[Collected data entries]

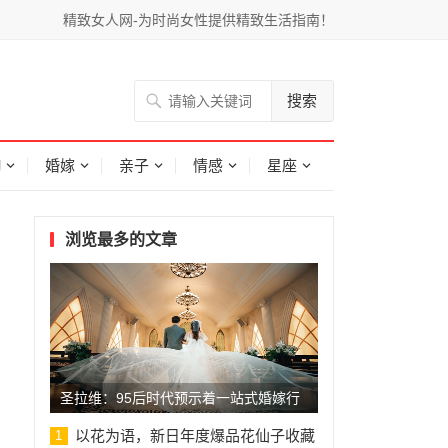
精致女人网-为时尚女性提供精致生活指南！
搜索
胸
婚嫁
亲子
情感
星座
浏览最多的文章
圣拉维：95后时代预示着一站式婚嫁行
业的蓬
以花为语，新日年度爆品花仙子收藏
1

**Exercise:** Return every text line from the listing unchanged, leaving the pictures out of your answer.

**Written response:**
精致女人网-为时尚女性提供精致生活指南！
搜索
胸
婚嫁
亲子
情感
星座
浏览最多的文章
圣拉维：95后时代预示着一站式婚嫁行
业的蓬
以花为语，新日年度爆品花仙子收藏
1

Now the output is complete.